Exercise directions >> Every entry below must appear again, exactly as written.
○ ○ ○
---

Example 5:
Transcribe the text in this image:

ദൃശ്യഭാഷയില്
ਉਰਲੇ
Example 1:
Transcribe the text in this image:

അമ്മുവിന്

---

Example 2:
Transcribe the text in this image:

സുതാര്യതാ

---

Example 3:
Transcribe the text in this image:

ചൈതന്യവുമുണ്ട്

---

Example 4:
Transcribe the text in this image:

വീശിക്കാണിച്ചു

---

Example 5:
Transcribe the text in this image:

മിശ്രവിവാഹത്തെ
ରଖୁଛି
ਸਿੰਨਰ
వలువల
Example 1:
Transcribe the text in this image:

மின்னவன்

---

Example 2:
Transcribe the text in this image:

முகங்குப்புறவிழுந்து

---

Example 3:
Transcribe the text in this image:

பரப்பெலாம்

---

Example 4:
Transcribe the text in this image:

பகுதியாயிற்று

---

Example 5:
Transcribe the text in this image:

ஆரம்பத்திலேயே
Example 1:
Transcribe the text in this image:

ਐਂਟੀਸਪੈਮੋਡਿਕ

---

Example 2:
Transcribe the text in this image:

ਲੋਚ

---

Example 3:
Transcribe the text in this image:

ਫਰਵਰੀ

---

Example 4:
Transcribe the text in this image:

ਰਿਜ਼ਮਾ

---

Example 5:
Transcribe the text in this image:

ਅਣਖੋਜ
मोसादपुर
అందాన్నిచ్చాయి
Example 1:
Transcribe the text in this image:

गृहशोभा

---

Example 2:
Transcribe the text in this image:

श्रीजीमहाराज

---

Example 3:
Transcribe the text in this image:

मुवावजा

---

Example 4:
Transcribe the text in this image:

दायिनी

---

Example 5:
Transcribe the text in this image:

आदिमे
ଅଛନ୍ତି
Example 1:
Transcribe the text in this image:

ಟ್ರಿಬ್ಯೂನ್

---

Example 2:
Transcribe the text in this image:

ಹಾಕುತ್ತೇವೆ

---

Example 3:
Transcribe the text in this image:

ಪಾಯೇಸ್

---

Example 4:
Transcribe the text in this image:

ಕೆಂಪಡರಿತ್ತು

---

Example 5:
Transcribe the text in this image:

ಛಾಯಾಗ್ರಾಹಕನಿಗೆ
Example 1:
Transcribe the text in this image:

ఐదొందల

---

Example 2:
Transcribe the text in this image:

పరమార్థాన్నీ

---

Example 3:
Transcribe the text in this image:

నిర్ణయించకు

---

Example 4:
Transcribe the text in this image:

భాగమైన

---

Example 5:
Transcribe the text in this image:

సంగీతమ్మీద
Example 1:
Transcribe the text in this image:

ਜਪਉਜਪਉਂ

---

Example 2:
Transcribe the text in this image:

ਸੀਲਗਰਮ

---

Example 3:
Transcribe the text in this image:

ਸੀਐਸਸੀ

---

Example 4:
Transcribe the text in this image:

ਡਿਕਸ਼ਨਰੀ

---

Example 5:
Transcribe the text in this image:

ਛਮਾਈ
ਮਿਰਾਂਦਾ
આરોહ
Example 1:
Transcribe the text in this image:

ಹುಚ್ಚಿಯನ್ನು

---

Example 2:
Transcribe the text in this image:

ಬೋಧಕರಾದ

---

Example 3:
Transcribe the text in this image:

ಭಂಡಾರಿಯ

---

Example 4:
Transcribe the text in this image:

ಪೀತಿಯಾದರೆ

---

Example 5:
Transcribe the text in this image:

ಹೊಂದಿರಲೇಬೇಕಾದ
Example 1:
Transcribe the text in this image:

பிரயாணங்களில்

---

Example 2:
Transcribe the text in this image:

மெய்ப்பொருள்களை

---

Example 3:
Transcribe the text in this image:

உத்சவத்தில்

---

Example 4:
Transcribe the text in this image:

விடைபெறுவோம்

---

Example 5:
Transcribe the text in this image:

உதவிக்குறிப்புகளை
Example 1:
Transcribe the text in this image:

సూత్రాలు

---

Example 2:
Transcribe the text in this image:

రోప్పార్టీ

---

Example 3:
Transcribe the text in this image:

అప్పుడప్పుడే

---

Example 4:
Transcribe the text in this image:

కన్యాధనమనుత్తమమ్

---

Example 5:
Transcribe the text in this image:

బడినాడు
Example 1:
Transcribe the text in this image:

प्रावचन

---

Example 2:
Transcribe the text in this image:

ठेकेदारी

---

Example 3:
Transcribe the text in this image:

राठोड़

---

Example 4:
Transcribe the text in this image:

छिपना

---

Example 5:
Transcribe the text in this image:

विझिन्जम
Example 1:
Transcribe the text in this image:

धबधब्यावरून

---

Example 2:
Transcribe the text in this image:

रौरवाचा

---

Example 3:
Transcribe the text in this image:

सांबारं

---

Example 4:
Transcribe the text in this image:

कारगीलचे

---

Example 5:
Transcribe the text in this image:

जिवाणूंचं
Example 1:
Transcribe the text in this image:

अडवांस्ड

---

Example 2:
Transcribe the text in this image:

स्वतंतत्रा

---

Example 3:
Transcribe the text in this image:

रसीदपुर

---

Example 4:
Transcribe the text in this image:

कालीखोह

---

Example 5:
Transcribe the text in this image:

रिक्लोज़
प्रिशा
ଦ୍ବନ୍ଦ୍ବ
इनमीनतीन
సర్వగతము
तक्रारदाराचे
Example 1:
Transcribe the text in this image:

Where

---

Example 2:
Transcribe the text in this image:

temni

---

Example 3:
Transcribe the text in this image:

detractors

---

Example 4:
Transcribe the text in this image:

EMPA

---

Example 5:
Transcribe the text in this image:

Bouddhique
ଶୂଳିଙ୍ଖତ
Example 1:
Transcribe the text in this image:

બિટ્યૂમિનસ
○ ○ ○
Result for this exercise >>
---

Example 5:
Transcribe the text in this image:

ദൃശ്യഭാഷയില്
ਉਰਲੇ
Example 1:
Transcribe the text in this image:

അമ്മുവിന്

---

Example 2:
Transcribe the text in this image:

സുതാര്യതാ

---

Example 3:
Transcribe the text in this image:

ചൈതന്യവുമുണ്ട്

---

Example 4:
Transcribe the text in this image:

വീശിക്കാണിച്ചു

---

Example 5:
Transcribe the text in this image:

മിശ്രവിവാഹത്തെ
ରଖୁଛି
ਸਿੰਨਰ
వలువల
Example 1:
Transcribe the text in this image:

மின்னவன்

---

Example 2:
Transcribe the text in this image:

முகங்குப்புறவிழுந்து

---

Example 3:
Transcribe the text in this image:

பரப்பெலாம்

---

Example 4:
Transcribe the text in this image:

பகுதியாயிற்று

---

Example 5:
Transcribe the text in this image:

ஆரம்பத்திலேயே
Example 1:
Transcribe the text in this image:

ਐਂਟੀਸਪੈਮੋਡਿਕ

---

Example 2:
Transcribe the text in this image:

ਲੋਚ

---

Example 3:
Transcribe the text in this image:

ਫਰਵਰੀ

---

Example 4:
Transcribe the text in this image:

ਰਿਜ਼ਮਾ

---

Example 5:
Transcribe the text in this image:

ਅਣਖੋਜ
मोसादपुर
అందాన్నిచ్చాయి
Example 1:
Transcribe the text in this image:

गृहशोभा

---

Example 2:
Transcribe the text in this image:

श्रीजीमहाराज

---

Example 3:
Transcribe the text in this image:

मुवावजा

---

Example 4:
Transcribe the text in this image:

दायिनी

---

Example 5:
Transcribe the text in this image:

आदिमे
ଅଛନ୍ତି
Example 1:
Transcribe the text in this image:

ಟ್ರಿಬ್ಯೂನ್

---

Example 2:
Transcribe the text in this image:

ಹಾಕುತ್ತೇವೆ

---

Example 3:
Transcribe the text in this image:

ಪಾಯೇಸ್

---

Example 4:
Transcribe the text in this image:

ಕೆಂಪಡರಿತ್ತು

---

Example 5:
Transcribe the text in this image:

ಛಾಯಾಗ್ರಾಹಕನಿಗೆ
Example 1:
Transcribe the text in this image:

ఐదొందల

---

Example 2:
Transcribe the text in this image:

పరమార్థాన్నీ

---

Example 3:
Transcribe the text in this image:

నిర్ణయించకు

---

Example 4:
Transcribe the text in this image:

భాగమైన

---

Example 5:
Transcribe the text in this image:

సంగీతమ్మీద
Example 1:
Transcribe the text in this image:

ਜਪਉਜਪਉਂ

---

Example 2:
Transcribe the text in this image:

ਸੀਲਗਰਮ

---

Example 3:
Transcribe the text in this image:

ਸੀਐਸਸੀ

---

Example 4:
Transcribe the text in this image:

ਡਿਕਸ਼ਨਰੀ

---

Example 5:
Transcribe the text in this image:

ਛਮਾਈ
ਮਿਰਾਂਦਾ
આરોહ
Example 1:
Transcribe the text in this image:

ಹುಚ್ಚಿಯನ್ನು

---

Example 2:
Transcribe the text in this image:

ಬೋಧಕರಾದ

---

Example 3:
Transcribe the text in this image:

ಭಂಡಾರಿಯ

---

Example 4:
Transcribe the text in this image:

ಪೀತಿಯಾದರೆ

---

Example 5:
Transcribe the text in this image:

ಹೊಂದಿರಲೇಬೇಕಾದ
Example 1:
Transcribe the text in this image:

பிரயாணங்களில்

---

Example 2:
Transcribe the text in this image:

மெய்ப்பொருள்களை

---

Example 3:
Transcribe the text in this image:

உத்சவத்தில்

---

Example 4:
Transcribe the text in this image:

விடைபெறுவோம்

---

Example 5:
Transcribe the text in this image:

உதவிக்குறிப்புகளை
Example 1:
Transcribe the text in this image:

సూత్రాలు

---

Example 2:
Transcribe the text in this image:

రోప్పార్టీ

---

Example 3:
Transcribe the text in this image:

అప్పుడప్పుడే

---

Example 4:
Transcribe the text in this image:

కన్యాధనమనుత్తమమ్

---

Example 5:
Transcribe the text in this image:

బడినాడు
Example 1:
Transcribe the text in this image:

प्रावचन

---

Example 2:
Transcribe the text in this image:

ठेकेदारी

---

Example 3:
Transcribe the text in this image:

राठोड़

---

Example 4:
Transcribe the text in this image:

छिपना

---

Example 5:
Transcribe the text in this image:

विझिन्जम
Example 1:
Transcribe the text in this image:

धबधब्यावरून

---

Example 2:
Transcribe the text in this image:

रौरवाचा

---

Example 3:
Transcribe the text in this image:

सांबारं

---

Example 4:
Transcribe the text in this image:

कारगीलचे

---

Example 5:
Transcribe the text in this image:

जिवाणूंचं
Example 1:
Transcribe the text in this image:

अडवांस्ड

---

Example 2:
Transcribe the text in this image:

स्वतंतत्रा

---

Example 3:
Transcribe the text in this image:

रसीदपुर

---

Example 4:
Transcribe the text in this image:

कालीखोह

---

Example 5:
Transcribe the text in this image:

रिक्लोज़
प्रिशा
ଦ୍ବନ୍ଦ୍ବ
इनमीनतीन
సర్వగతము
तक्रारदाराचे
Example 1:
Transcribe the text in this image:

Where

---

Example 2:
Transcribe the text in this image:

temni

---

Example 3:
Transcribe the text in this image:

detractors

---

Example 4:
Transcribe the text in this image:

EMPA

---

Example 5:
Transcribe the text in this image:

Bouddhique
ଶୂଳିଙ୍ଖତ
Example 1:
Transcribe the text in this image:

બિટ્યૂમિનસ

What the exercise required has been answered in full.